Aim of the exercise: Pick out every line of the records that contains the string "faster", and copy each of those lines.

Material supplied:
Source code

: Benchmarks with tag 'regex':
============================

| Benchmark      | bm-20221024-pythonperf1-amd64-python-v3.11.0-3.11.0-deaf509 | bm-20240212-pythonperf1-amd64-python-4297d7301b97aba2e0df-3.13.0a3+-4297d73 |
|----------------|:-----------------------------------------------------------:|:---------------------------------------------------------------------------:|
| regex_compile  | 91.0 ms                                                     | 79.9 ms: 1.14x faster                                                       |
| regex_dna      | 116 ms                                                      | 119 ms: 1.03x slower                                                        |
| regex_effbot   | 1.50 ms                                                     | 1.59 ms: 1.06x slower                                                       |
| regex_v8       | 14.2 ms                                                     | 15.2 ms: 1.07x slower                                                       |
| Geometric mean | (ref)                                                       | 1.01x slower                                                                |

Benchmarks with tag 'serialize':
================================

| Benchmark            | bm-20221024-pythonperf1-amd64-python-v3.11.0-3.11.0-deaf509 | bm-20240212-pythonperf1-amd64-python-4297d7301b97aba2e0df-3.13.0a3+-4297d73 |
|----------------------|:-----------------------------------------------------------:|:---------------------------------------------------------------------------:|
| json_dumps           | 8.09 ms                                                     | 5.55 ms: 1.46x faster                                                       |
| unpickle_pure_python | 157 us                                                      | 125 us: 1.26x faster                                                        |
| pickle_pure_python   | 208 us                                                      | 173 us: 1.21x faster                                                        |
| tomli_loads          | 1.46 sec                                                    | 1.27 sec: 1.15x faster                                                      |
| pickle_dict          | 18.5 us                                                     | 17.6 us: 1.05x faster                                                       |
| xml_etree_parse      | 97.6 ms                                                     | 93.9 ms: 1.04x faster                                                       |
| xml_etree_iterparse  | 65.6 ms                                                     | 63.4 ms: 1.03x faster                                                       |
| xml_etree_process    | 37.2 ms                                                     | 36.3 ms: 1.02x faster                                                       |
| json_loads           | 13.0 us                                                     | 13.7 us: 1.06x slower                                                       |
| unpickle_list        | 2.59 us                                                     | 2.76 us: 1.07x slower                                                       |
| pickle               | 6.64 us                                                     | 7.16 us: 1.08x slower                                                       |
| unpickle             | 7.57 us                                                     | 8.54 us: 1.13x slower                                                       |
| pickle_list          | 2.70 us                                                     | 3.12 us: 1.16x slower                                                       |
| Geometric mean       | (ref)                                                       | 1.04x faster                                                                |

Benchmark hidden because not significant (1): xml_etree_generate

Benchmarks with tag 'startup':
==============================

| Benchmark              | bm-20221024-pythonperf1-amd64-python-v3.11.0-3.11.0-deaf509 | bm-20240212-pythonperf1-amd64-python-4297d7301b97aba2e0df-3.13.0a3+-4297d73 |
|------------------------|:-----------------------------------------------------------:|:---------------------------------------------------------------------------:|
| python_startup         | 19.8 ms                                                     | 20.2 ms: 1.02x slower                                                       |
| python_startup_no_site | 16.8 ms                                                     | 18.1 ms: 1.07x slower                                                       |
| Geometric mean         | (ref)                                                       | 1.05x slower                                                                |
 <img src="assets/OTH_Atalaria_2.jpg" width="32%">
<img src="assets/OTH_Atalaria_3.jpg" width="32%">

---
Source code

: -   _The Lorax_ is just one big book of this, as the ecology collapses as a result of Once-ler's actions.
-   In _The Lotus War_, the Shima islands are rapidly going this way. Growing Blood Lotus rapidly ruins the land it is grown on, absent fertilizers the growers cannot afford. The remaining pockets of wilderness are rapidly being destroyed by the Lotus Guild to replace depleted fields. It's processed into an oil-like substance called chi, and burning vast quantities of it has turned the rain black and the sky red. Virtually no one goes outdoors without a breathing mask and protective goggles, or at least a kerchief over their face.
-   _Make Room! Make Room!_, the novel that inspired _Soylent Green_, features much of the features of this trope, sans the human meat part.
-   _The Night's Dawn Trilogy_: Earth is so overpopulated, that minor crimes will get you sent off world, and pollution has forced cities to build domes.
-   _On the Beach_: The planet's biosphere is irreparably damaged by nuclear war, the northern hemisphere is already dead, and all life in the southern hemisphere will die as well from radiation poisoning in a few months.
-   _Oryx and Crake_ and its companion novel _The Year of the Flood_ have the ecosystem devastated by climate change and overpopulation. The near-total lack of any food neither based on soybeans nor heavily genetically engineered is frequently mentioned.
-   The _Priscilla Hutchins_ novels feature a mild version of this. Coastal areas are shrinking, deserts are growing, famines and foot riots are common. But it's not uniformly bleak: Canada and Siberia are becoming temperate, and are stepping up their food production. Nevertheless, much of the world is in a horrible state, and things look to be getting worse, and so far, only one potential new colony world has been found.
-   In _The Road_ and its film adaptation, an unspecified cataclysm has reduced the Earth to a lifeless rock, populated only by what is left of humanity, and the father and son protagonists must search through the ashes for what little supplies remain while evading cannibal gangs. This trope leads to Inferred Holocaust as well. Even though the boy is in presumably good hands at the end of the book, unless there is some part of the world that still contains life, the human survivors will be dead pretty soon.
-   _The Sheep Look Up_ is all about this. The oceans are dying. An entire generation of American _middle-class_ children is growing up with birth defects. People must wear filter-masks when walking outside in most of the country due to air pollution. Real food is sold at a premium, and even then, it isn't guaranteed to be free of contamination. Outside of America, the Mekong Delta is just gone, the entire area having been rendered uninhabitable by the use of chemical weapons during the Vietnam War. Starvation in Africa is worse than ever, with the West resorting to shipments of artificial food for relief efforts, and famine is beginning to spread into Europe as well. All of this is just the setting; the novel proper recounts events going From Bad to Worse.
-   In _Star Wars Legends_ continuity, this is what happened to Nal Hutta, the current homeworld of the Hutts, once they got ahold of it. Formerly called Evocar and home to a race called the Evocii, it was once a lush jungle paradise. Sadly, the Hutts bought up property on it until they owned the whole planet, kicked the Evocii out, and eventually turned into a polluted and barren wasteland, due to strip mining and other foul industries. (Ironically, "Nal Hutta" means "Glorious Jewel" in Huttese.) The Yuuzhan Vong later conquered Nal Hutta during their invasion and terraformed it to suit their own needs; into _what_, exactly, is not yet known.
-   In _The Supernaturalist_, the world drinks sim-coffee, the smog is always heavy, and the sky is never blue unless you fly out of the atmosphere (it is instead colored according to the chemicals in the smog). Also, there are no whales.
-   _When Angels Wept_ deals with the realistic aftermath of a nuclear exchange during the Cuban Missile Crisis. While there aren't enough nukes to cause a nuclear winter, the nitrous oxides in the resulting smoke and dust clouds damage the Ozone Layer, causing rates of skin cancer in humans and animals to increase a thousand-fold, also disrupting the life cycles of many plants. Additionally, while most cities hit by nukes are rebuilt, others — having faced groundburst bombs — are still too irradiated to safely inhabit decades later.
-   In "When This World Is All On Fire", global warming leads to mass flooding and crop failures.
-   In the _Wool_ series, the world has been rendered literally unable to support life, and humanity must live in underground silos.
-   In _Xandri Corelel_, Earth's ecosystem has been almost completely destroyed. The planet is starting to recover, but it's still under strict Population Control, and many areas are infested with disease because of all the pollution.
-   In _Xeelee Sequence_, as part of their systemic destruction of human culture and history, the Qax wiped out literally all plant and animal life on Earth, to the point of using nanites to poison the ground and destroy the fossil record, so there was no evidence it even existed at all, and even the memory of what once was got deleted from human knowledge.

Answer:
| regex_compile  | 91.0 ms                                                     | 79.9 ms: 1.14x faster                                                       |
| json_dumps           | 8.09 ms                                                     | 5.55 ms: 1.46x faster                                                       |
| unpickle_pure_python | 157 us                                                      | 125 us: 1.26x faster                                                        |
| pickle_pure_python   | 208 us                                                      | 173 us: 1.21x faster                                                        |
| tomli_loads          | 1.46 sec                                                    | 1.27 sec: 1.15x faster                                                      |
| pickle_dict          | 18.5 us                                                     | 17.6 us: 1.05x faster                                                       |
| xml_etree_parse      | 97.6 ms                                                     | 93.9 ms: 1.04x faster                                                       |
| xml_etree_iterparse  | 65.6 ms                                                     | 63.4 ms: 1.03x faster                                                       |
| xml_etree_process    | 37.2 ms                                                     | 36.3 ms: 1.02x faster                                                       |
| Geometric mean       | (ref)                                                       | 1.04x faster                                                                |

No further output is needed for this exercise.